■ Supplied text:
===

A Cornell Vet Tries to Calm the Nationwide Panic Over the Dog-Killing Epidemic Parvovirus
Perhaps the U.S.'s leading authority on parvovirus is Dr. Leland Carmichael, 50, scientific director of the James A. Baker Institute for Animal Health at Cornell University in Ithaca, N.Y. He spent the past two years studying the disease and searching for an effective long-term vaccine against the organism. Last week he talked about parvovirus—and his progress—with Cherie Burns of PEOPLE:
What is parvovirus?
There are two forms of the disease. The first is a highly contagious intestinal malady. The second causes heart inflammation in puppies less than 3 months old. In either case, parvovirus is spread by contact with the feces of infected dogs. It does not affect other animals or humans.
How high is the incidence rate?
We don't know. Some area surveys show that 50 percent of the dog population has been infected, but only 10 or 20 percent of these infected dogs ever display any visible symptoms. Some say 30 percent of dogs who show symptoms die, but my best guess is that the mortality rate is probably less than one percent. Fatalities are higher in puppies and when other viruses, parasites or bacteria already exist in the intestinal tract.
How can fatalities be prevented?
Most of the cases caught within the first 24 hours will survive if they are properly treated.
How do you detect the disease?
The initial symptoms are loss of appetite, followed by diarrhea or a loose stool that may vary in color from chalky gray to a dark excretion that contains variable amounts of blood. The animals become very rapidly dehydrated within 24 to 48 hours. When dogs first show severe diarrhea, they should be rushed to a vet.
What is the proper treatment?
It's too late to vaccinate, so the treatment is symptomatic: (1) intravenous feeding for dogs that vomit repeatedly and lose a lot of their essential salts and electrolytes; or (2) intestinal protectants like Kaopectate and Pepto-Bismol for diarrhea. Good nursing, like keeping the dog warm, is also important. If they survive for three or four days, they usually recover.
Can the second type—heart inflammation—be similarly treated?
No. Because it infects puppies shortly before or after birth, it often develops into a fatal heart disease. The puppies show signs of gagging and die very suddenly. This form is seen in pups 3 to 15 weeks old. We don't know yet if those that recover suffer permanent heart damage.
What is your preventive advice ?
For young puppies I recommend normal cleanliness measures and disinfection. Chlorine bleach, about a one-to-30 solution, to wash down kennels is recommended. If I had an 8-to-10-week-old puppy, I'd keep his nose out of other dogs' stool and wash his feet in a bleach solution when I brought him in. Of course, one gram of stool tracked in on a shoe has enough virus to infect a million dogs.

===

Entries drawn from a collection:
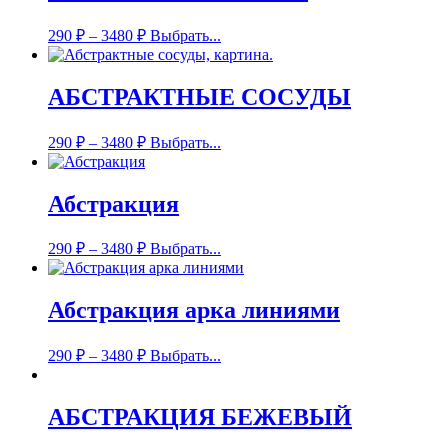
290
₽
–
3480
₽
Выбрать...
АБСТРАКТНЫЕ СОСУДЫ
290
₽
–
3480
₽
Выбрать...
Абстракция
290
₽
–
3480
₽
Выбрать...
Абстракция арка линиями
290
₽
–
3480
₽
Выбрать...
АБСТРАКЦИЯ БЕЖЕВЫЙ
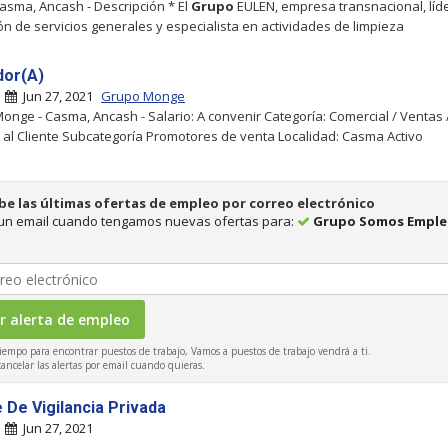
Casma, Ancash - Descripción * El
Grupo
EULEN, empresa transnacional, líde
ón de servicios generales y especialista en actividades de limpieza
or(A)
|
Jun 27, 2021
Grupo Monge
onge - Casma, Ancash - Salario: A convenir Categoría: Comercial / Ventas 
 al Cliente Subcategoría Promotores de venta Localidad: Casma Activo
be las últimas ofertas de empleo por correo electrónico
 un email cuando tengamos nuevas ofertas para:
Grupo Somos Emple
iempo para encontrar puestos de trabajo, Vamos a puestos de trabajo vendrá a ti.
ncelar las alertas por email cuando quieras.
 De Vigilancia Privada
|
Jun 27, 2021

===

■ Study questions:
1. Retype the passage of the parvovirus interview starting at "There are two" and ending at "fatalities be prevented?".
2. According to the parvovirus interview, why is treatment of a sick dog only symptomatic, and what do intravenous feeding and intestinal protectants each address? Answer in one to three sentences.

■ Answer set:
1.
There are two forms of the disease. The first is a highly contagious intestinal malady. The second causes heart inflammation in puppies less than 3 months old. In either case, parvovirus is spread by contact with the feces of infected dogs. It does not affect other animals or humans.
How high is the incidence rate?
We don't know. Some area surveys show that 50 percent of the dog population has been infected, but only 10 or 20 percent of these infected dogs ever display any visible symptoms. Some say 30 percent of dogs who show symptoms die, but my best guess is that the mortality rate is probably less than one percent. Fatalities are higher in puppies and when other viruses, parasites or bacteria already exist in the intestinal tract.
How can fatalities be prevented?

2. Treatment is symptomatic because it is too late to vaccinate a dog that already has the disease. Intravenous feeding is for dogs that vomit repeatedly and lose a lot of their essential salts and electrolytes. Intestinal protectants such as Kaopectate and Pepto-Bismol are for diarrhea.